L'un des grands mérites du livre est de fournir, pour chaque thème étudié, une remarquable synthèse historique nourrie de citations et de notes bibliographiques d'une grande précision et d'une grande variété. Le lecteur peu familier des recherches économiques et sociologiques contemporaines, celui peu familier des recherches philosophiques récentes mettra ainsi à jour son information.
Le chapitre VII est, à ce titre, particulièrement intéressant et ambitieux puisqu'il débute par une étude historique du concept de kénose (κένωσις) dans la théologie juive puis dans la théologie catholique (mais rien concernant les théologies orthodoxes, musulmanes et protestantes), pour aboutir à un éloge de l'idée politique de fédération, notamment suisse. Résumé ainsi, le parcours peut sembler au moins curieux sinon surprenant mais il est argumenté. Il y aurait, selon Baptiste Rappin et nombreuses citations à l'appui, une politique induite par la théologie qui ne se confond pas avec la théologie politique au sens contemporain du terme : de la constitution de la hiérarchie céleste chez Denys l'Aréopagite à la reprise par l'Église catholique du droit romain sous la forme du droit canon, il discerne un itinéraire qui pourrait préfigurer celui de la mainmise administrative moderne de l'État, reposant sur un pur appétit de puissance parallèle à celui de la domination cybernétique. La solution théologique de la kénose (auto-abaissement divin afin de laisser place à la création) ici, le renoncement au modèle de l'État tout-puissant là, telles seraient les solutions théoriques.

+-------+

→ But de l'exercice
Recopiez fidèlement le passage de l'extrait ci-dessus qui commence à « L'un des grands » et s'arrête à « jour son information. ».

→ Données fournies
+-------+

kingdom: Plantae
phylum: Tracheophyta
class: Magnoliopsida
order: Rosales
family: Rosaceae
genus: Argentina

+-------+

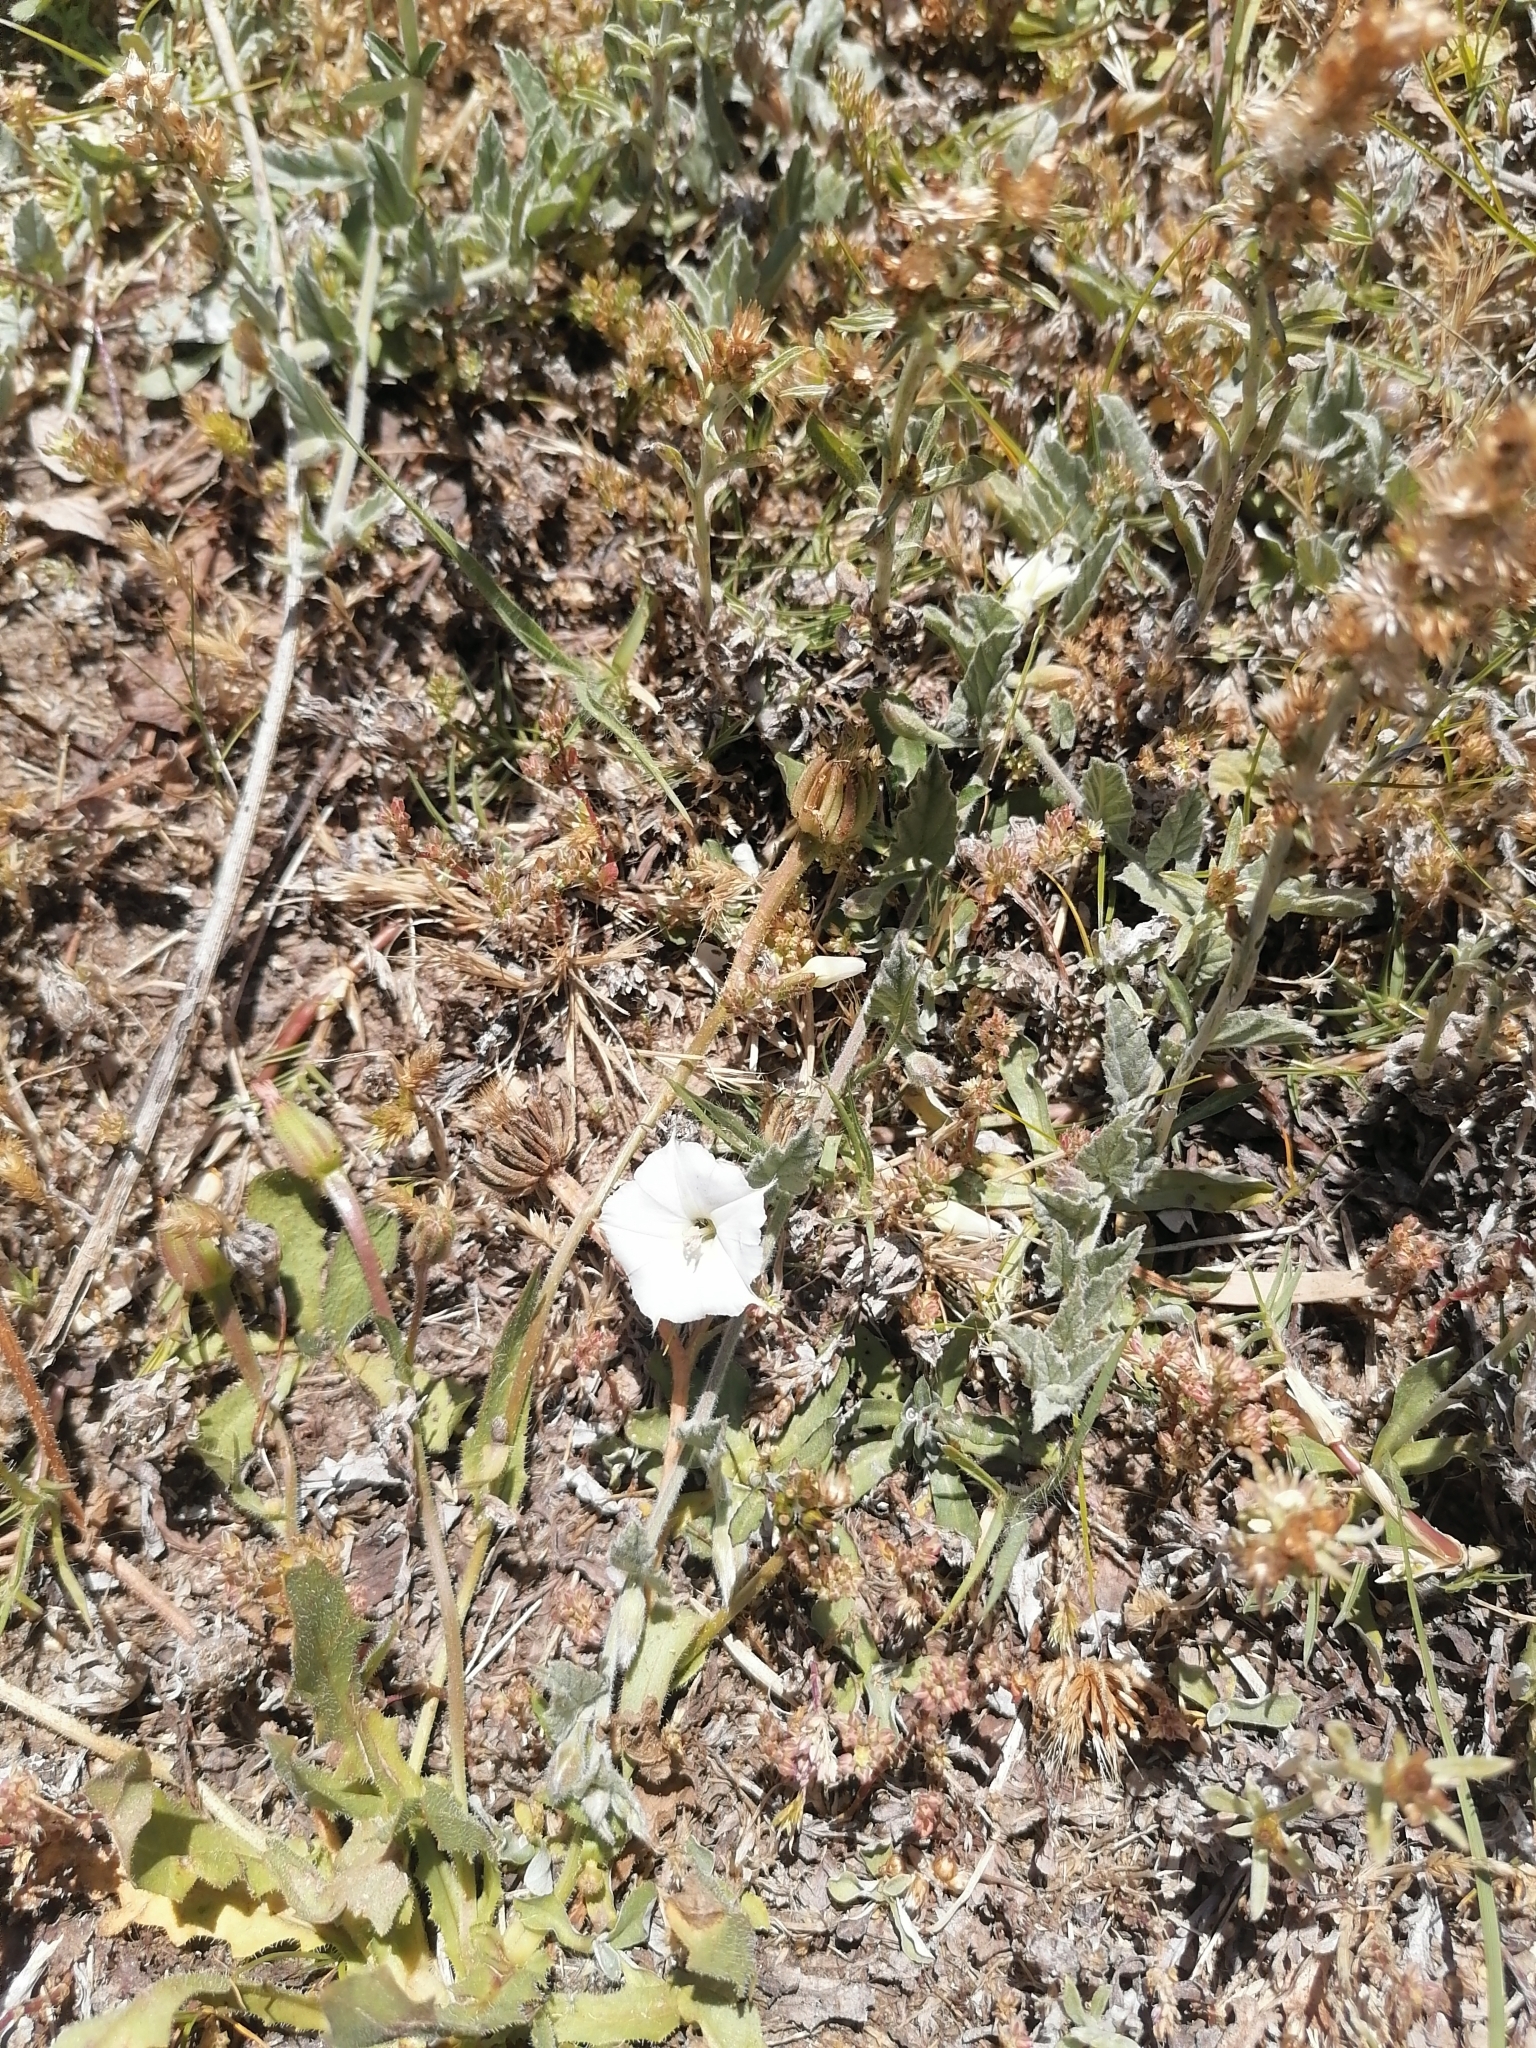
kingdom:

+-------+

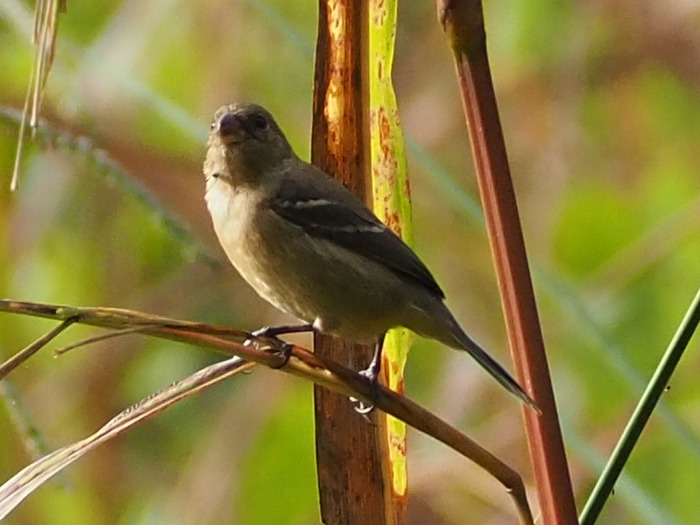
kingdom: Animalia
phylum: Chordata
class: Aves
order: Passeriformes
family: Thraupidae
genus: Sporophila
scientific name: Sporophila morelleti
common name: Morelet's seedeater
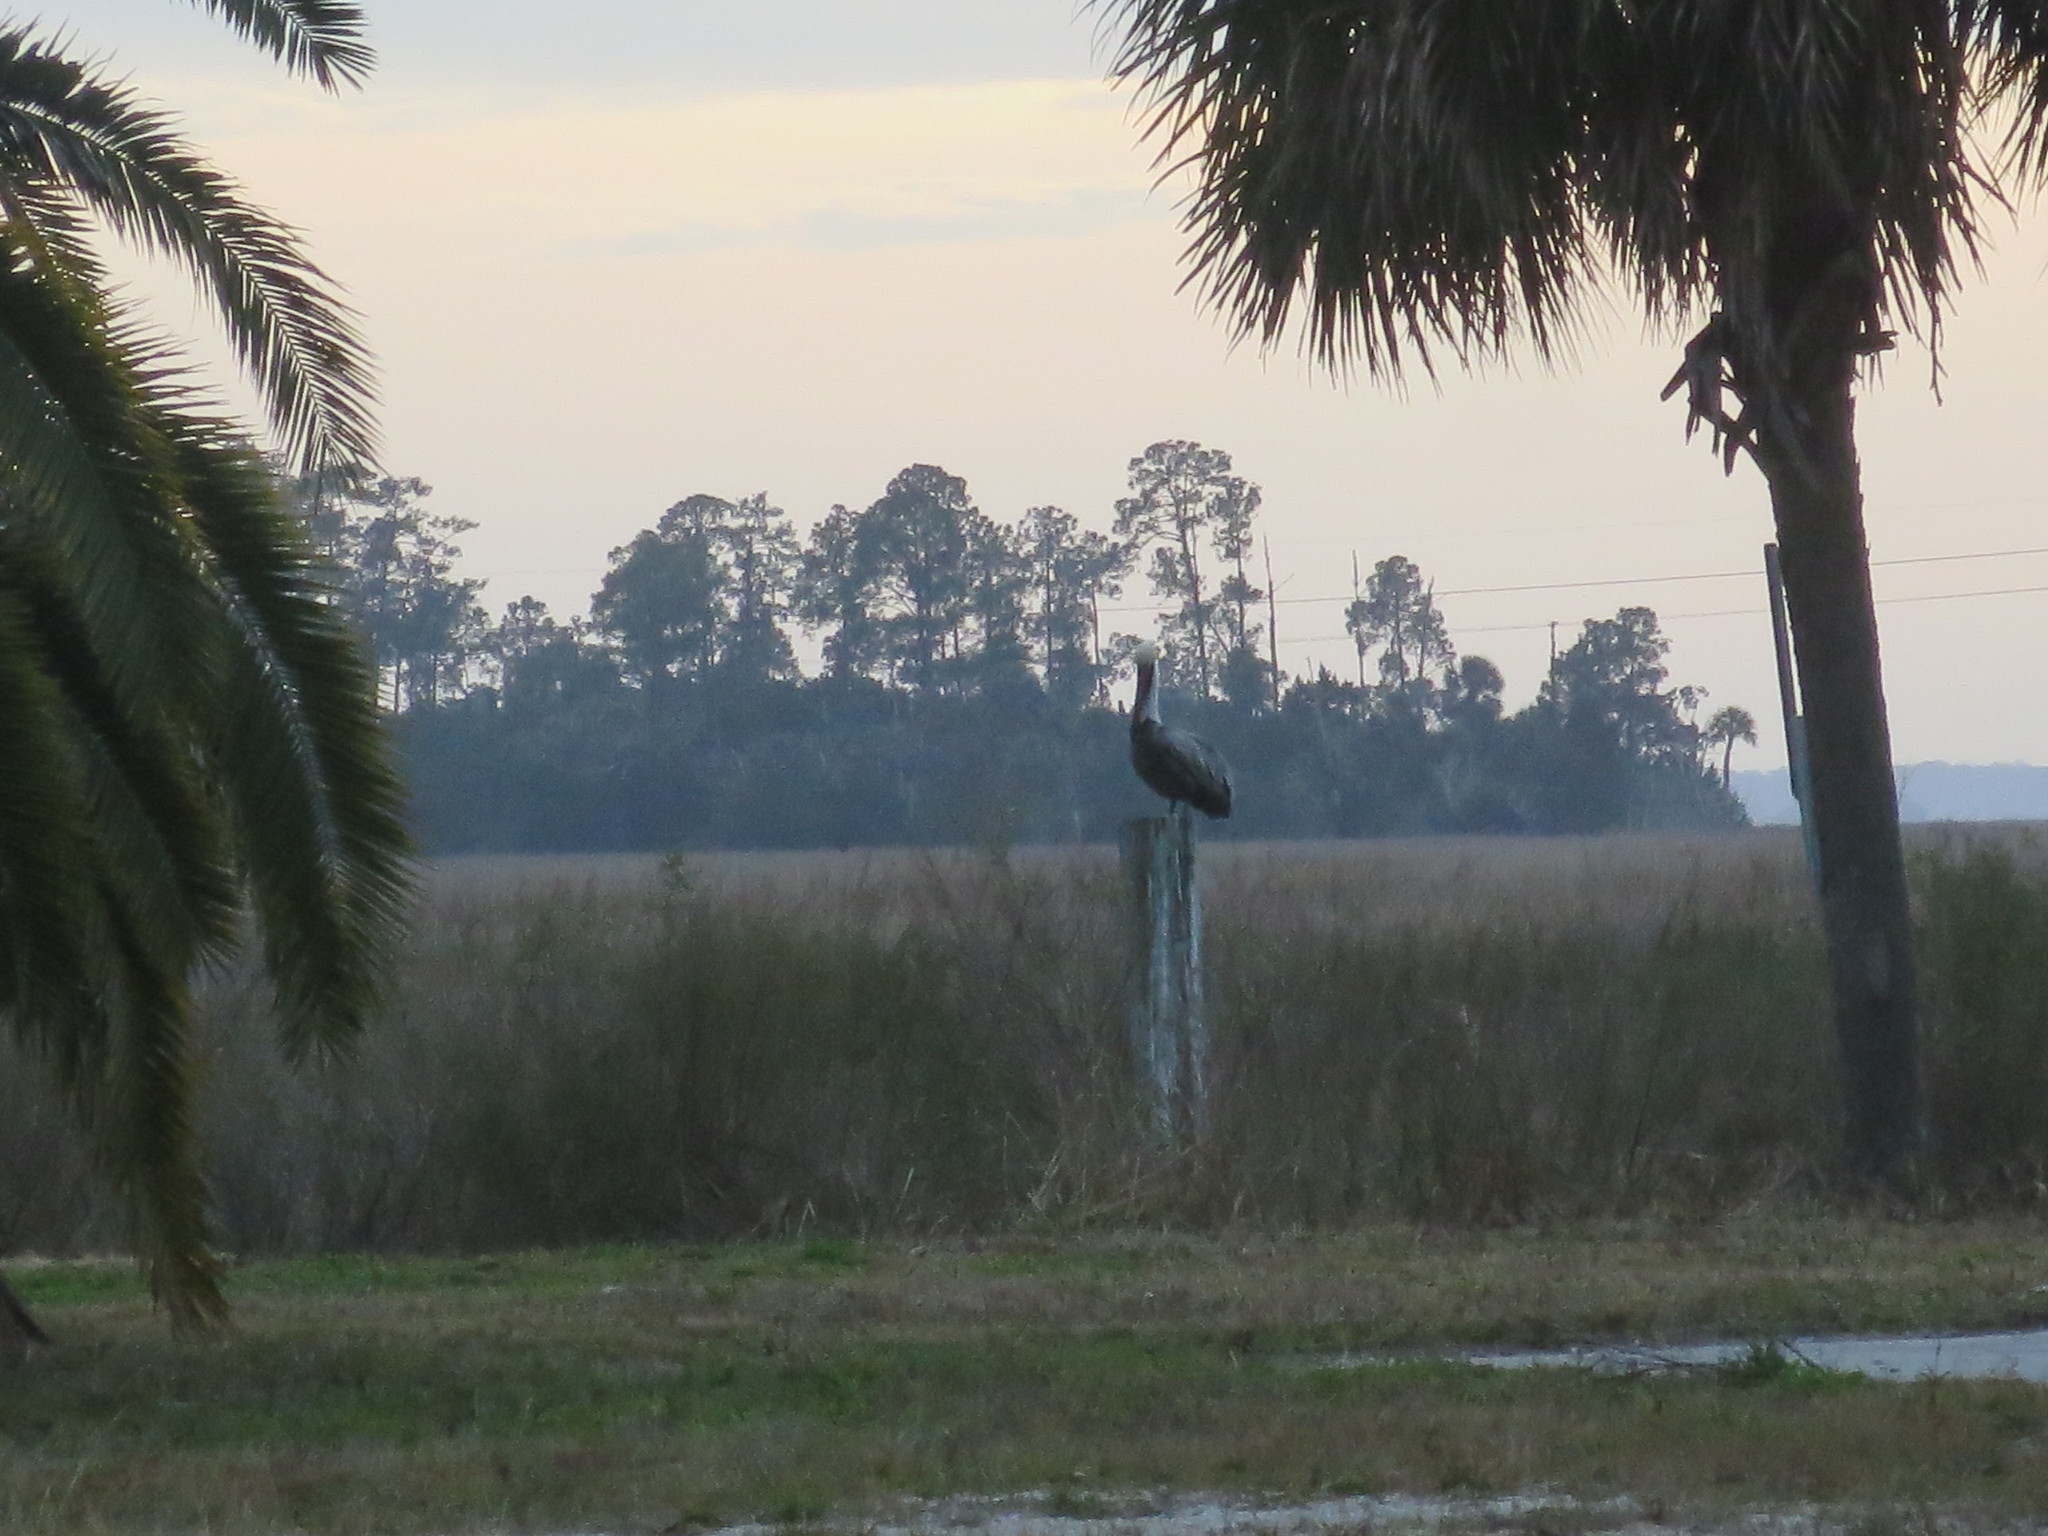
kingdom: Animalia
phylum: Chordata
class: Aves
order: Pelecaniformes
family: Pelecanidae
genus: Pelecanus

+-------+

→ La réponse
L'un des grands mérites du livre est de fournir, pour chaque thème étudié, une remarquable synthèse historique nourrie de citations et de notes bibliographiques d'une grande précision et d'une grande variété. Le lecteur peu familier des recherches économiques et sociologiques contemporaines, celui peu familier des recherches philosophiques récentes mettra ainsi à jour son information.